Why Australian Made Furniture Items are Different
- Many harmful and potentially harmful chemicals, including Formaldehyde, Vinyl Acetate, Hexabromocyclododecane, Perfluorooctanoic acid, Polybrominated Diphenyl Ethers, etc., are banned in Australian manufactured goods.
- Manufacturers and sellers of Australian-made furniture have to adhere to greenhouse gas emission restrictions, be it during manufacturing or while transporting products within the country.
- The country also has harsh regulations for timber harvesting. Local furniture manufacturers and their local resource providers aren’t allowed to use harmful pesticides or other chemicals.
The health risks that low-cost, imported furniture items pose to civilians is featured in – The top 4 reasons why you should be investing in Australian made furniture.
Designed to Profit the Middlemen
It is way cheaper to transport and install Australian-made furniture compared to internationally transported furniture items. Local furniture manufacturers responsibly source their materials from Australian suppliers. Then, they create their pieces in local workshops. The furniture items are then transported to local customers.
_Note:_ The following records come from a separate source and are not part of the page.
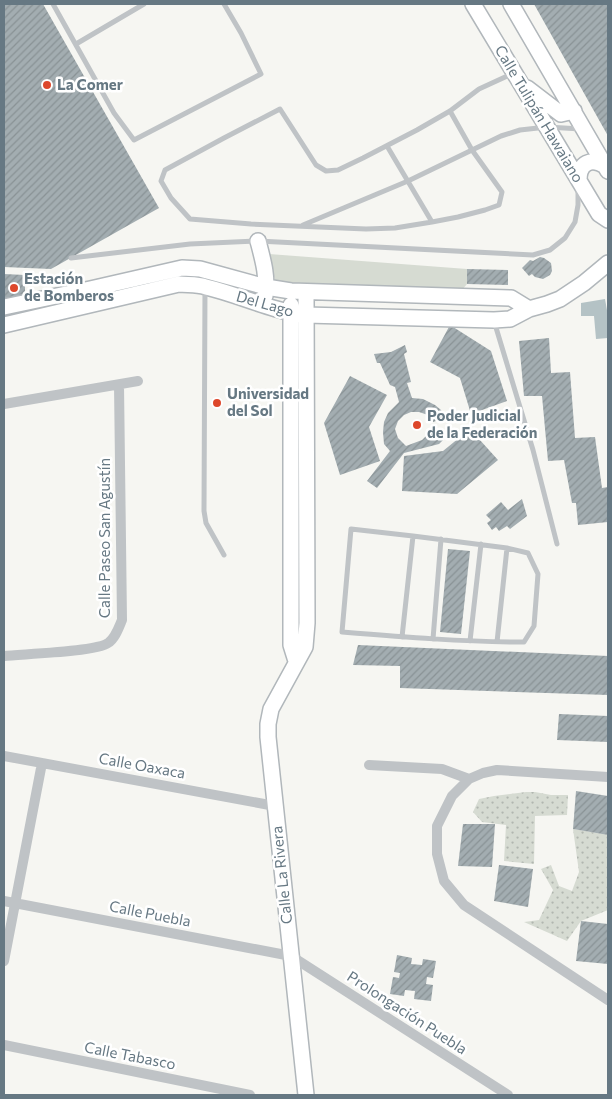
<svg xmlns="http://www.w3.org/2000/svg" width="612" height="1099" font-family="Commissioner,sans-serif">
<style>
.grass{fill:#d6dbd2}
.garden{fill:url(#garden-dots)}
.water{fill:#b4c2c5}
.building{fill:url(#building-hatch)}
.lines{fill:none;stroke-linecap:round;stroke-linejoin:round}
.secondary-casing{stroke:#b1b7bb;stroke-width:18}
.lane{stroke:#bfc3c6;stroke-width:5}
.street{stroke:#bfc3c6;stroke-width:10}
.secondary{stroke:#fff;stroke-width:15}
.poi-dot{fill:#dd472b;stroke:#fff;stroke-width:2}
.labels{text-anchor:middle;stroke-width:5;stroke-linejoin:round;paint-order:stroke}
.poi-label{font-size:15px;font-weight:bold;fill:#667883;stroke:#fff;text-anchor:start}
.street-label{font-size:15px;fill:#667883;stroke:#fff}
</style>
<defs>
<pattern id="garden-dots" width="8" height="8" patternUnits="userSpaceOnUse" patternTransform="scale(1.25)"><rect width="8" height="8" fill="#d6dbd2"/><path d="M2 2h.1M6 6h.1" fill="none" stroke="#b1b6b0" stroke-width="1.8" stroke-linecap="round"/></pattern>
<pattern id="building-hatch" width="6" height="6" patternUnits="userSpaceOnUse" patternTransform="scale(1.25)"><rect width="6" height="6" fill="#a3adb1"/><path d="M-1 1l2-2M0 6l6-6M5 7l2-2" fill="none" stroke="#899295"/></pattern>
</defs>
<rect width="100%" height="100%" fill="#f6f6f2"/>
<path class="grass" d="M269,254L467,269V284L456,297L276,284Z"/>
<path class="garden" d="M526,792H535L551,795H568L567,815L535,816L534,864L504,861L506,825L482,822L473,812L479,799L494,796Z
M573,829L608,835V833V910L581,921L567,941L524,922L539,920L553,890L541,869L551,865L559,886L572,891L579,872Z"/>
<path class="water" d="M605,299L608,316V338L596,339L594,316H581V303Z"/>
<path class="building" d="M4,4H43L159,208L51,269L4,267Z
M534,4H608V136Z
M540,257L544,258L551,263L552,271L550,275L543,279L535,277L532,274L529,276L522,268L530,260L533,261Z
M467,269L508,270V285L467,284Z
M4,274L25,275V301L4,304Z
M450,325L491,351L507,401L471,414L460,378L430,362Z
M549,338L551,373L570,372L575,438L595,437L602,488L608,487V522L578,525L576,503H572L564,460L548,461L542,396H524L519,341Z
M405,345L407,352L404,354L411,382L407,383L412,398L423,399L435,405L441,410L445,418L433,422L428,415L419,412H411L404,415L398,421L395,429L398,438L406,446L422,440L431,431L444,439L439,444L404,453L377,488L367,481L390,451L384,444L383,432L384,422L388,413L399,402L395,387L390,385L380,363H377L374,354L391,352Z
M350,376L387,395L369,427L380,461L340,475L324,423Z
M470,429L498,460L457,494L402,491L404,456L443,451Z
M522,499L527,516L510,529L507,526L499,531L496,527L492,530L487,523L491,520L486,515L501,502L508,510Z
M448,549L470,551L461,634L440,632Z
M358,645L608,656V695L400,688V666L353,665Z
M559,714L608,716V742L557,740Z
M576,791L608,796V835L573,829Z
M463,824H495L492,867L458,866Z
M499,865L533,869L528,907L494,901Z
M581,921L608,924V964L576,961Z
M397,955L412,958L411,964L422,965L423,959L436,961L433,978L427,977L426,984L433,985L431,1001L414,999L415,991L405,990L404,996L390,994L393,977L399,978L400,973L394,972Z"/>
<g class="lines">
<defs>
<path id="secondary" d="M473,4L599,214L608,220
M511,4L608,171
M527,88L561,114L574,111
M579,180C579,163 591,157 605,166
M258,241C263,260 268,277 265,296
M291,305V645L296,661
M4,307L90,289L182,268L200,269L266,287L291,291L511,298L529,309
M4,325L179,284C188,285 197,284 206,287C240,295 271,311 306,315L494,320L510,319L529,309L547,304L560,299L584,283L608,263
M306,1095L268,737V724L271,709L305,647L307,623L306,292"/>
</defs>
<use href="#secondary" class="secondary-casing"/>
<path class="lane" d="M53,4L114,113L134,140L261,74L241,33L224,4
M76,44L144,4
M450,111L472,150L502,192L499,205L485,210L458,217L432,222L395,228L366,229L251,224L190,219L171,198L161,181L165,170L224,138L280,109L316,165L326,171L338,170L363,158L417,130L450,111L479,89L514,73
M387,146L432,222
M303,225L408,181L501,136L520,130L547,127L581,129
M71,258L190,244L258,241L533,255L550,250L565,238L575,222L578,205V188
M205,288L204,511L206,523L224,555
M494,321L533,450L557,544
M402,637L413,536L351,529L342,632C403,637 464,642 524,642L534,626L538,574L528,553L507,548L413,536
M433,639L441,539
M470,641L481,544
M497,642L507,548"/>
<path class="street" d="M4,404L138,381
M4,656C22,654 96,652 108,643C115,639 119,627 122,620L119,385
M4,756L275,806
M369,765L442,769L469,779
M608,777L497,770L483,773L469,779L452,796L437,826V854L444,881L464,905L608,1000
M4,901L291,956L508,1095
M4,961L42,763
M4,1045L250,1095"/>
<use href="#secondary" class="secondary"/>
</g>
<g class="poi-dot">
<circle cx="47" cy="85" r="5"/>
<circle cx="14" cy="288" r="5"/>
<circle cx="217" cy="403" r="5"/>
<circle cx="417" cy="425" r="5"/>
</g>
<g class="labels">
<g class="poi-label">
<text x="57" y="90">La Comer</text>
<text x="24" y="284">Estación<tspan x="24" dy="17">de Bomberos</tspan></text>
<text x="227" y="399">Universidad<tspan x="227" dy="17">del Sol</tspan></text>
<text x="427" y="421">Poder Judicial<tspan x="427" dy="17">de la Federación</tspan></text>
</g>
<g class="street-label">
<text transform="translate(539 114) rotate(59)" y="5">Calle Tulipán Hawaiano</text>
<text transform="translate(265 304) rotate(16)" y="5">Del Lago</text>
<text transform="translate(105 538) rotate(-90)" y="5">Calle Paseo San Agustín</text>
<text transform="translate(142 766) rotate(10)" y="5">Calle Oaxaca</text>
<text transform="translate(282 875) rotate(-96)" y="5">Calle La Rivera</text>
<text transform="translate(150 914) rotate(11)" y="5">Calle Puebla</text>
<text transform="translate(407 1013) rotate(33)" y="5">Prolongación Puebla</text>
<text transform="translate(130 1056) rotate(11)" y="5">Calle Tabasco</text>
</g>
</g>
<rect width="612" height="1099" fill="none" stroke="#667883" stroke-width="10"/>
</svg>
On the other hand, when you buy imported furniture, you end up paying a large chunk of your payment to the middlemen, aka the online retailers. To increase profit margins, these retailers buy furniture items from offshore sellers that have –
- Frames made of low-quality soft timbers (e.g., pine instead of oak)
- Poor durability because cheaper items like particleboard are used instead of sturdy plywood.
- Imported particleboard contains prohibited carcinogenic glues.
- These furniture items require plenty of travel time and therefore plenty of energy resources are required to get them from the foreign production facilities to the Australian store or customer.
- Local customers end up paying exorbitantly high delivery costs while purchasing low-quality furniture items that are ridden with health and environmental risks.
We all know Australian-made furniture costs more. But the reasons behind the slightly high prices are justified. So, buying local furniture isn’t just worth it – it’s by far the best option for furniture shoppers!